For a drift-diffusion model fit to be valid, the data should satisfy some underlying assumptions. `pydaddy.noise_diagnostics()` allows us to verify if the data satisfies these assumptions.
The function produces 4 plots:

- The distribution of the residuals, which should be a Gaussian.
- QQ plot of the residual distribution, against a theoretical Gaussian distribution of the same mean and variance. Ideally (i.e. if the residuals are Gaussian distributed), all points of this plot should fall on a straight line of slope 1.
- Autocorrelation plot of the residuals. Ideally, the residuals should be uncorrelated, i.e. autocorrelation time should be close to 0.
- The plot of the 2nd and 4th Kramer-Moyal coefficients. Theory dictates that $\text{KM}(4)$ should equal 3 times $\text{KM}(2)$, i.e. the plot should be a straight line of slope 1.


In [None]:
ddsde.noise_diagnostics()

The `model_diagnostics()` functions checks if the model is self-consistent. 

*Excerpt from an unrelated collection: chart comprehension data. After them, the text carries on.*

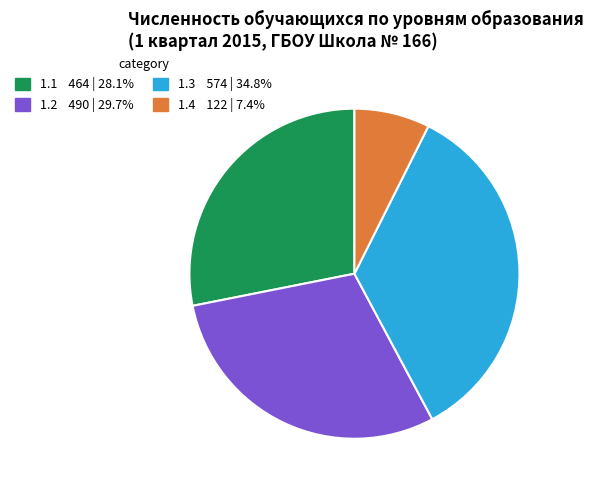

Is there any slice that represents more than half of the pie?

No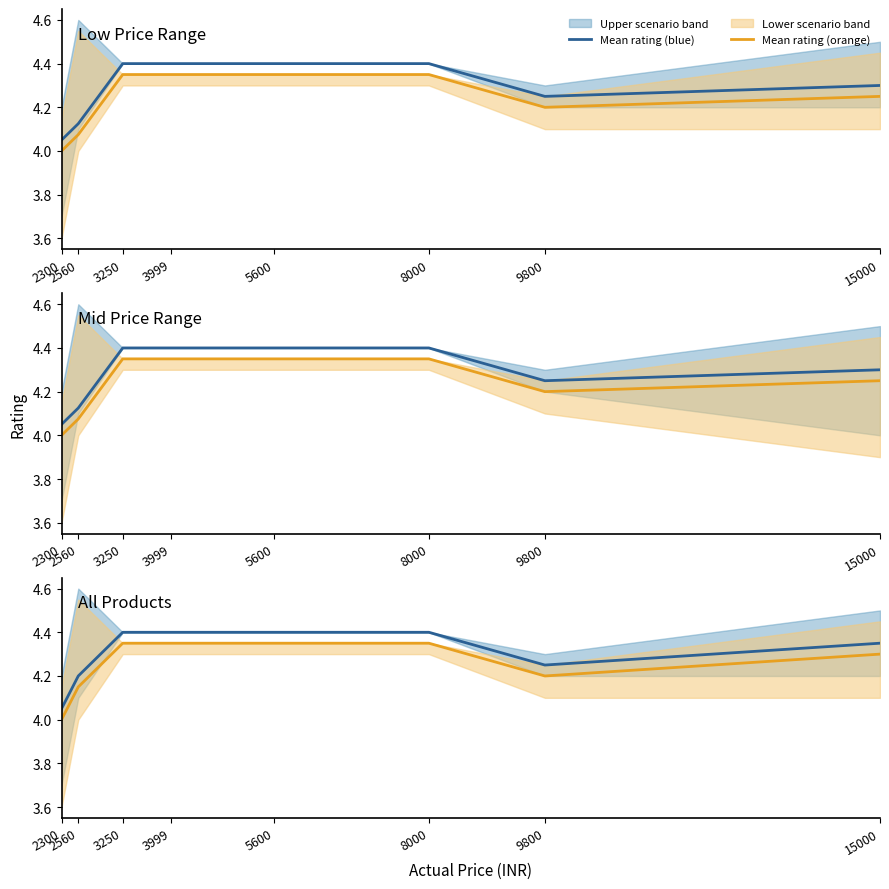

Is it true that Mean rating (blue) equals 4.3 at 15000?

True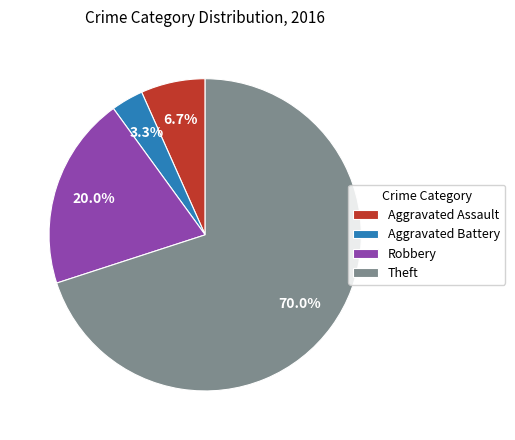

The Aggravated Battery slice represents 3% of the pie. True or false?

True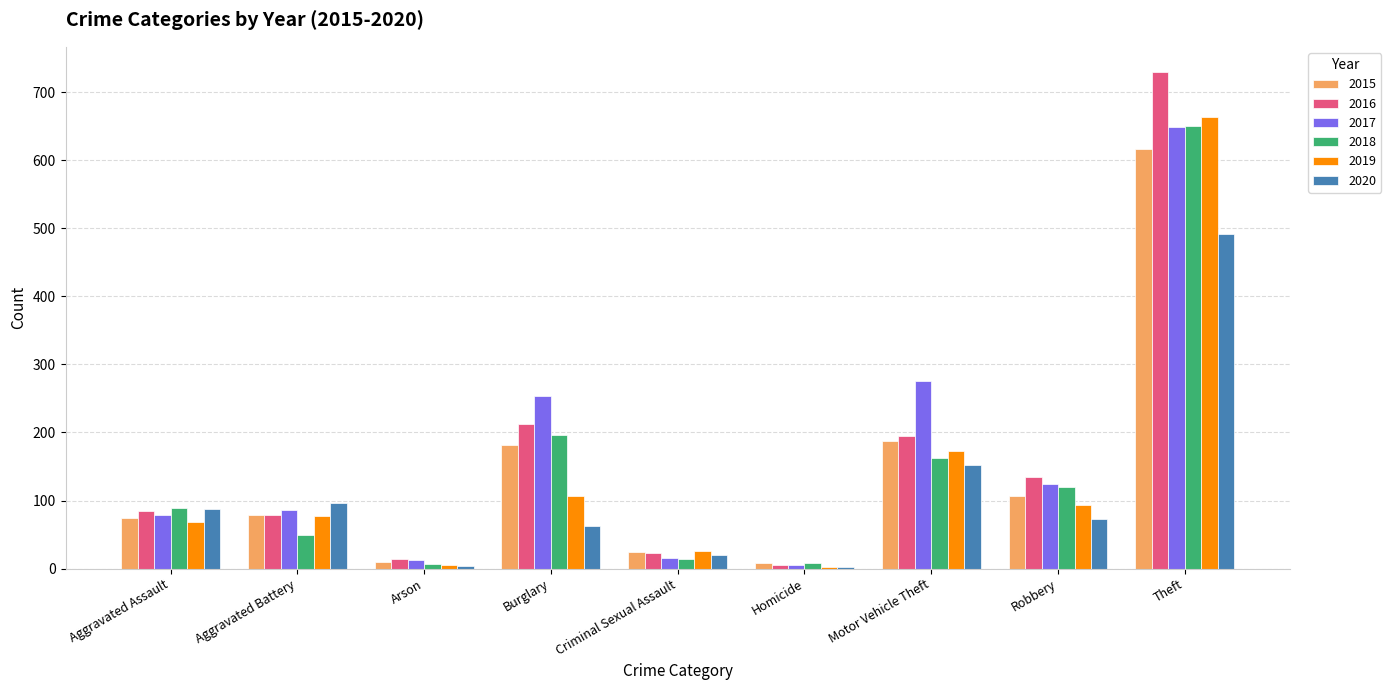

Count the number of categories in the chart.

9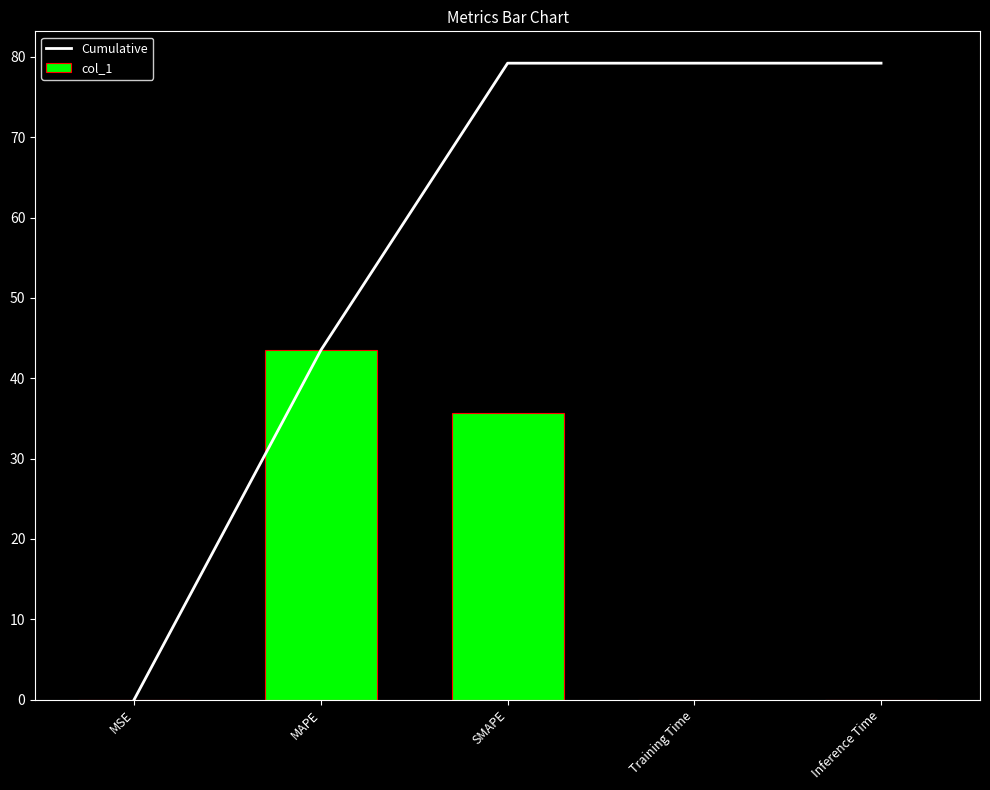

What is the value of the Cumulative bar at the 5th from the left?

79.2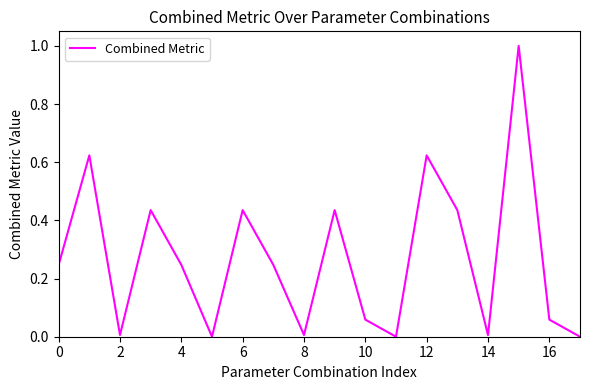

Does the chart display data point markers on the line(s)?

No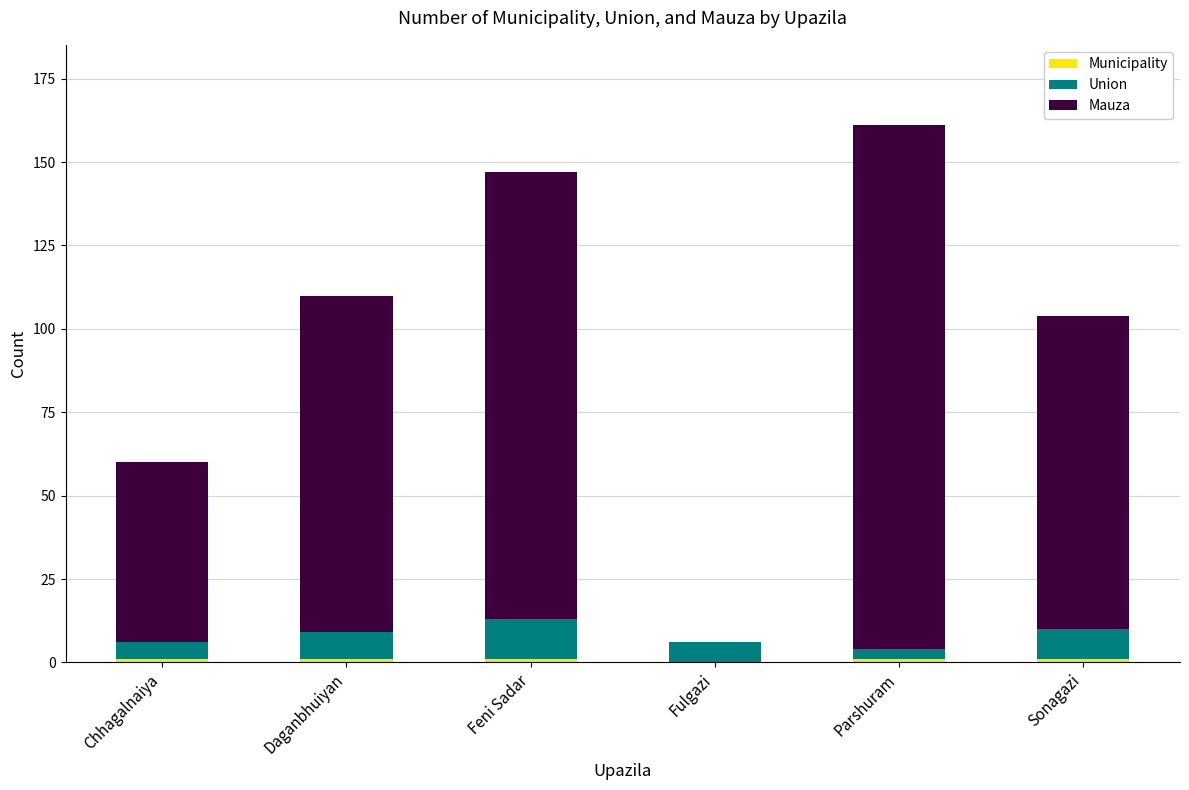

At which category is the sum across all series the highest?

Parshuram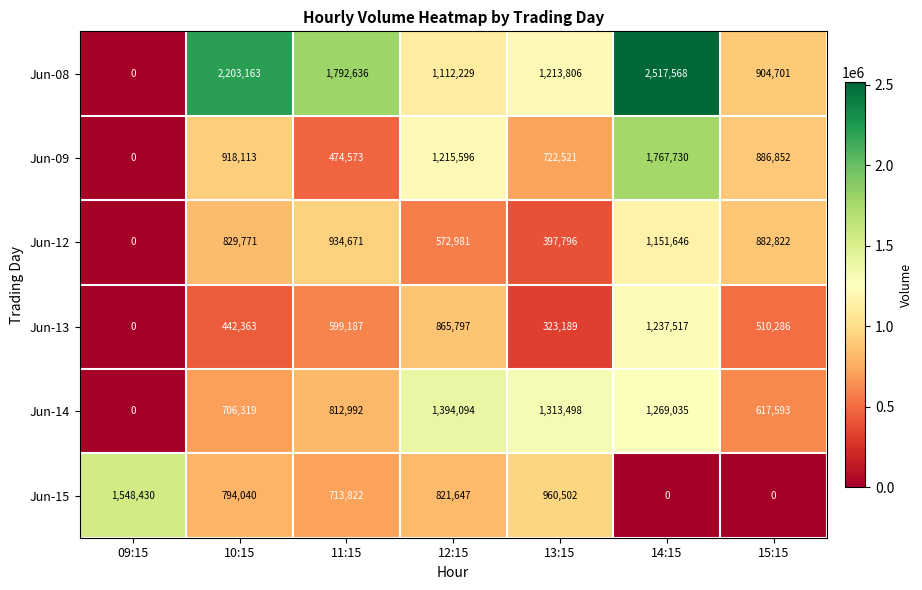

Is it true that Jun-09 equals 722521 at 13:15?

True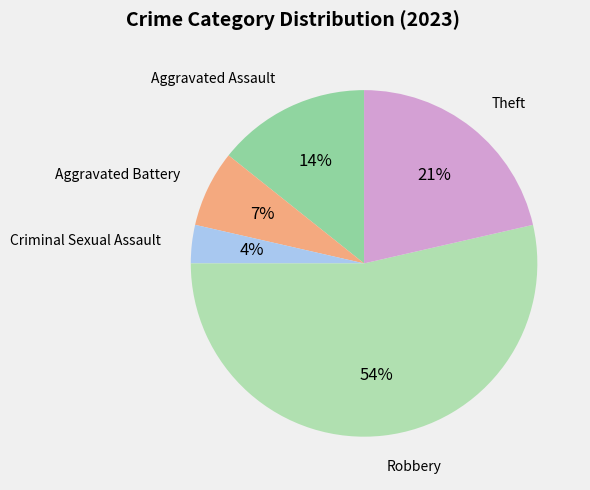

How many segments does this pie chart have?

5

To do this, a simulated time series, with the same length and sampling time as the original time series, is generated by integrating the discovered SDE. The drift and diffusion functions are now re-estimated from this simulated time series, with the same fitting parameters as the original fit. If the model is self-consistent, the re-estimated drift and diffusion functions should match the original drift and diffusion.

In [None]:
ddsde.model_diagnostics()